When the U.S. Court of Appeals for the Second Circuit held that the FCC's fining of broadcasters for "fleeting expletives" was arbitrary and capricious, the newspapers hailing the decision were oddly coy about quoting the expletives in question. As Daniel Henninger notes:
After the decision, editorialists and columnists in newspapers everywhere mocked the FCC's "moralists" and "language police" for its provably quixotic effort to suppress the most commonly used words--today--in our language. Nevertheless, virtually none of these newspapers could bring themselves to rearrange the famous four letters--k, f, c, u and h, t, s, i--into either word, instead publishing them as f*** and s*** or resorting to euphemisms: "highly pungent," "oft-heard vulgar words" and "celebrity cursing at awards shows."For example, Henninger refers to "the New York Times' dainty account of the case, wherein Mr. 'Cheney was widely reported to have muttered an angry, profane version of "get lost" to Senator Patrick Leahy.'"

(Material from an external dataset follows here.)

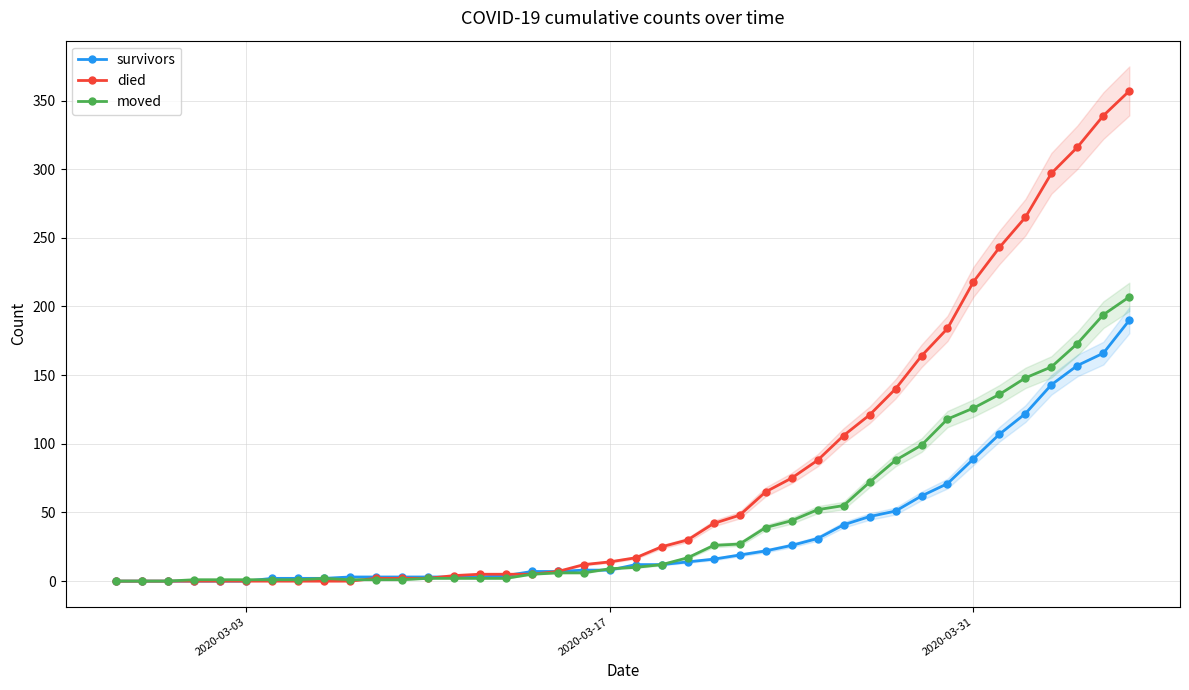

List the series in order of their peak value, lowest first.

survivors, moved, died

He then poses this question: "So what explanation remains for not printing the words in full? Good taste?" That's the Wall Street Journal's reason, he says. But what about other newspapers' reasons? Can it be that "perhaps deep in the primeval corner of the editorial soul sits the sense that somehow there really is something not quite right with promoting verbal f'ng and s'ng in public?"
Henninger doesn't succumb to the temptation to mock this as hypocritcal. Which actually could be appropriate, because, as Oscar Wilde did not say (but La Rochefoucauld did), hypocrisy is the homage that vice pays to virtue.